Scioscia … Gibson … Pendleton … Jorda
salted the earth with enough bad retro karma to keep evil spirits at
bay for the balance of 2005. I took virtually the same tack as you
regarding the '88 World Series, peeking in only very occasionally (a
plan I found myself employing eleven years later under similarly
sickening circumstances). I'm guessing a lot of Mets fans were absent
from NBC's audience that week.
My whole life October meant watching the World Series whether we were
in it or not, but after the NLCS collapse, I just couldn't. The
immortal Fred Bunz and I treated Game 1 as just another Saturday night
of aimless late-'80s cruising the highways and byways of Long Island. I
couldn't help myself, though, from flipping the car radio from Johnny
Hates Jazz to Jack Buck's broadcast from Los Angeles for the ninth.

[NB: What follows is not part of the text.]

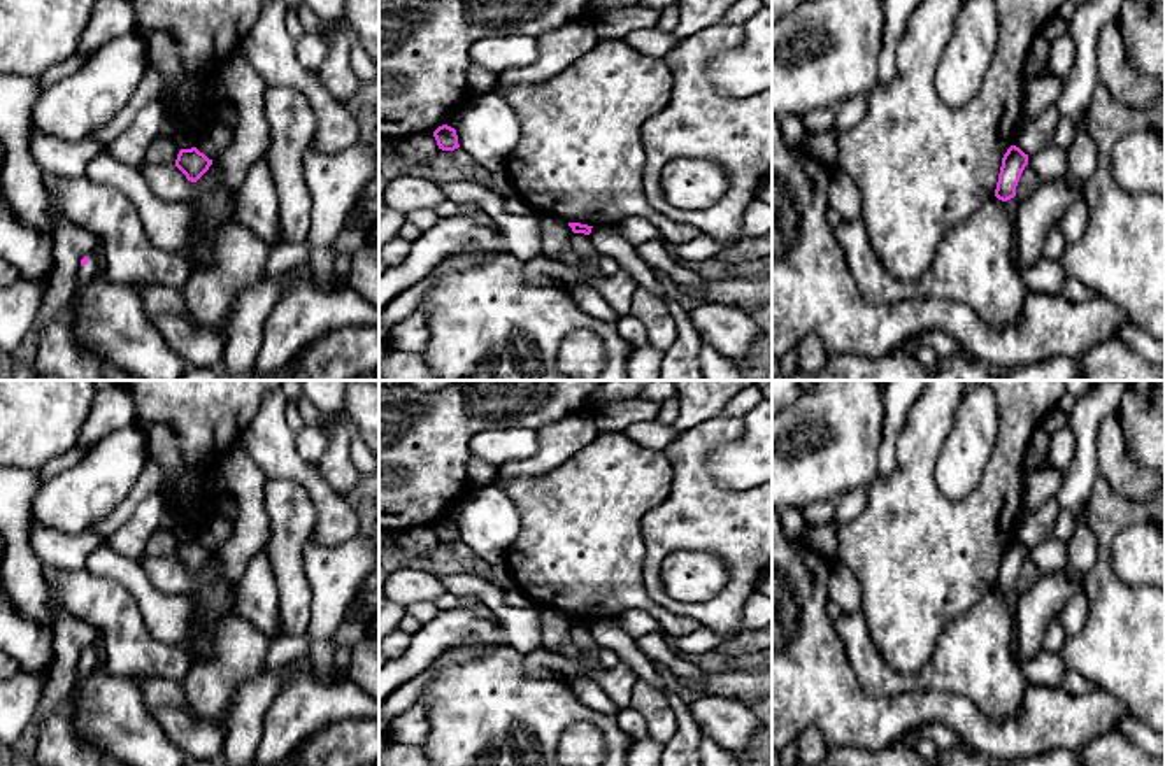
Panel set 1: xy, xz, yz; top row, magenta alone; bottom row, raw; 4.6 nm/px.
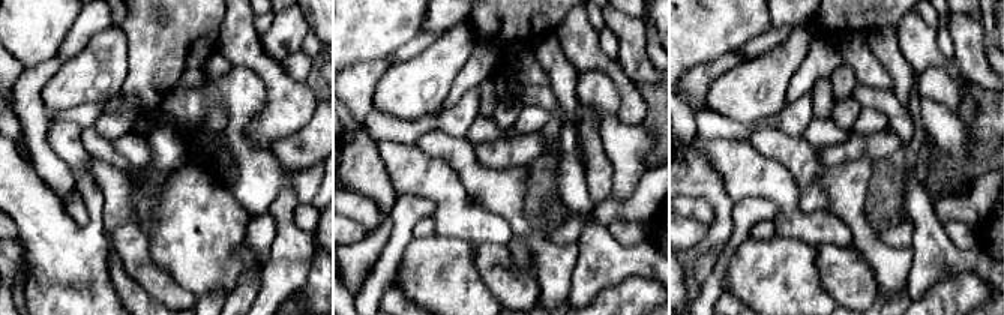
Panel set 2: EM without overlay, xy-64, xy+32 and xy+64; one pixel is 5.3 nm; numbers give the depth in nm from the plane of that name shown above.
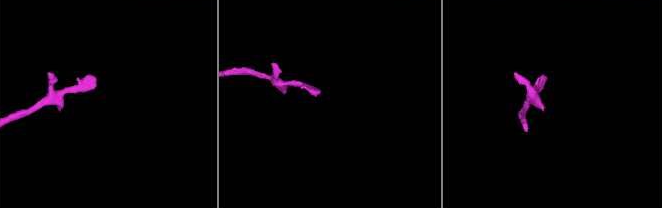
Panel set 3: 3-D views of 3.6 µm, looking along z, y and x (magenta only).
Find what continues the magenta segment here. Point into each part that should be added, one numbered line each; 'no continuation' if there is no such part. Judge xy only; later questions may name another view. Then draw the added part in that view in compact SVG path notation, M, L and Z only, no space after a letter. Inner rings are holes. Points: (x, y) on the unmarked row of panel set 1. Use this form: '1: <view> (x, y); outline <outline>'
1: xy (88, 665); outline M88 649L88 656L79 661L79 673L91 675L91 673L95 673L96 664L98 664L96 652L93 649Z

When Eckersley walked Mike Davis, I felt the same kind of “uh-oh,”
albeit a far more benign version, that I had when John Shelby's
fricking bases on balls quietly harbingered doom a week prior. And sure
enough, Gibson won Game 1, a moment that was pretty dramatic but
dramatically overrated in all those Greatest Moments surveys. It was
the first game, not, say, the sixth game with his team about to be
eliminated with two out in the tenth and down by two. Plus, I'm still
sore that hothead won the MVP over Strawberry.

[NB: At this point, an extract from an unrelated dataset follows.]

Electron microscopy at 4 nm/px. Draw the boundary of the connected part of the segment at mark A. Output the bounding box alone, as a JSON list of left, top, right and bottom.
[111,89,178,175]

When ninth-inning do-or-die situations arise this season, I hope Braden
Looper is up for them. He was the most dependable Met all of last year
and yet I still don't quite trust him — maybe he was waiting for this
year to start blowing games in earnest because he knew doing so last
year would be a waste of time, what with nobody watching. I read his
save percentage in 2004 was 85%, which pales in comparison to his
predecessor's rate. That was thrown around by Armando apologists when
we handed him to the Yankees in July 2003 in exchange for a tube of
eyeblack and Jason Anderson.
Remember that whole delightful midsummer purge and all the “prospects”
it wrought? Have you noticed that except for Victor Diaz, none of those
guys have made the slightest impression or figured into anybody's
pretend rosters? Not that dumping Benitez, Alomar, Sanchez, Lloyd and
Burnitz wasn't worth it for the cheap composite thrill alone, but the
eventual return on those trades probably tells us bulk veteran dross
doesn't magically transform itself into future gold.

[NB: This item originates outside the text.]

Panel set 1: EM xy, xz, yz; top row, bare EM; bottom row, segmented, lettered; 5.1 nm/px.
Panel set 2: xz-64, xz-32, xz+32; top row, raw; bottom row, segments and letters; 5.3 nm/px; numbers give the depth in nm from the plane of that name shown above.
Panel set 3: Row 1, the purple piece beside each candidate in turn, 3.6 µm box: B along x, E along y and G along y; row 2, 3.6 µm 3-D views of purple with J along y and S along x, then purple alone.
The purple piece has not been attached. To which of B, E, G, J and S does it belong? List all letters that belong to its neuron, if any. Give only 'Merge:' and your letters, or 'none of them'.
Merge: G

Diaz I'm looking forward to when the exhibitions start. A couple homers and it could start a Huskey-type tease and they'll have
to take him north. Maybe then he starts in right if Cameron isn't
healed or doesn't make peace with Willie's ways. Anything to get him on
the team is fine. Once he's here, he's going to play, right or
left (eerie that Bill Iannicello's plea to buy New Mets tickets arrived
in the mail Saturday and didn't mention Cammy or Floyd; for that
matter, Tom Glavine was demoted from star attraction to “control
specialist”). One more young guy to join Reyes and Wright and Pope
Carlos I would make me believe this is a team on a true upward
trajectory, not just the same lousy Mets plus a couple of better
players.
Yes, yes, I'm a touch overinfluenced by what he did against the Cubs
last September. Don't believe what you see from a rookie in the final
month — unless it suits your worldview. With one two-out, ninth-inning
swing, this Diaz kid rescued his team from certain defeat, shut up
Chicago's vast traveling party (which comprised half of Shea that
afternoon, ugh, ugh, ugh) and derailed a pennant contender's hopes.
After failing miserably against everybody with an agenda the previous
September, the Mets actually did what fourth-place teams are supposed
to do when they face their betters. To the spoilers belonged the Victor.